I quietly called him aside and explained that as a curvy size 12 with a mummy tummy after three babies, I was not sure I would be able to do what he was doing.

His response was overwhelmingly positive. He assured me he was 100 per cent confident I would manage all the moves in his class. There was no backing out. I was sceptical, but I need not have been.

During the class, he explained everything step by step and, within a few minutes, I was swinging back and forth, feeling quite proud of myself.

On hand at the Drogheda studio to help was Laura Armada, the first qualified instructor in anti-gravity yoga in Ireland.

Whenever a member of the class had difficulty or reservations about a move, the instructors stepped in to coach us. As we progressed with the lesson, most of us got to grips with what we needed to do to achieve the various “yoga” positions. Even ones that looked impossible initially were quite manageable.

Harrison taught singer Mariah Carey and other musicians and dancers the art of performing yoga in a hammock. His clients said it helped them to tone up and feel rejuvenated, as well as improving back problems and posture.This feedback inspired him to turn it into a form of exercise for everyone – which he did about three years ago.
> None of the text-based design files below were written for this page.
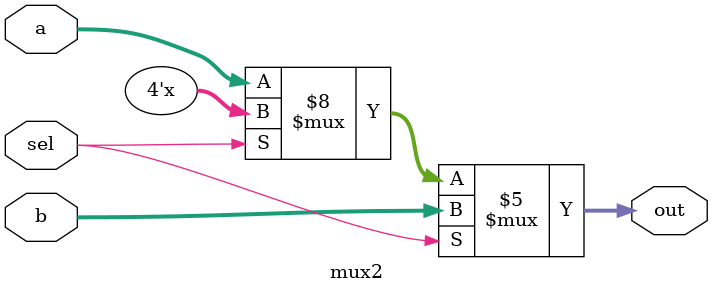
<source format=v>
`timescale 1ns / 1ps
module mux2(a, b, sel, out);
	input sel;
	input[3:0] a, b;
	output[3:0] out;
	
	reg[3:0] out;
	
	always @(sel or a or b)
		begin
			if(sel == 0) out = a;
			if(sel == 1) out = b;
		end

endmodule

</source>
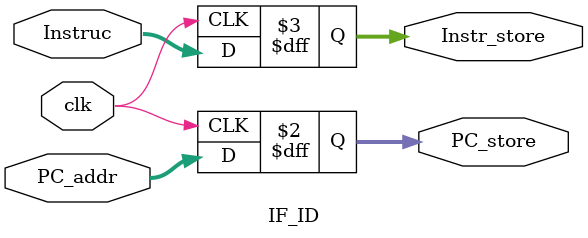
<source format=v>
module IF_ID
(
    input clk,
    input [63:0] PC_addr,
    input [31:0] Instruc,
    output reg [63:0] PC_store,
    output reg [31:0] Instr_store
);
always @(negedge clk) begin
    PC_store = PC_addr;
    Instr_store = Instruc;
end
endmodule 
</source>
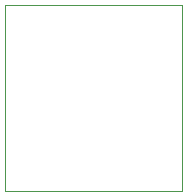
<source format=gbr>
G04 (created by PCBNEW (2013-07-07 BZR 4022)-stable) date 8/11/2015 3:54:45 PM*
%MOIN*%
G04 Gerber Fmt 3.4, Leading zero omitted, Abs format*
%FSLAX34Y34*%
G01*
G70*
G90*
G04 APERTURE LIST*
%ADD10C,0.00590551*%
%ADD11C,0.00393701*%
G04 APERTURE END LIST*
G54D10*
G54D11*
X75787Y-53641D02*
X75885Y-53641D01*
X75787Y-59842D02*
X75787Y-53641D01*
X81692Y-59842D02*
X75787Y-59842D01*
X81692Y-53641D02*
X81692Y-59842D01*
X75885Y-53641D02*
X81692Y-53641D01*
M02*

</source>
He had came from New York to Ireland to teach launch classes and to train instructors who will run classes across the country after he returns to the US.

The class was by no means easy but it was fun, enjoyable and worked the muscles in my body in a very definite way. As I stretched vertically, hung upside down, did handstands, curled up like a bat and rocked back and forth in the hammock with my arms outstretched in the sky diver pose, I felt invigorated.

There was a sense of achievement too, when each of the participants attained the positions demanded.

It may not be everyone’s idea of a good workout but, after taking a class, I can understand why this could be the “next big thing” in the world of fitness.

I fully intend to go back for more and most of the other participants in my class seemed keen too. I slept well afterwards and woke up the next day feeling refreshed and somehow a little taller from all the stretching.

Anti-Gravity Yoga comes to Ireland this month at Lab Fitness studios in Drogheda. There has been an interest in setting up other classes from Athlone to Dublin and Wexford.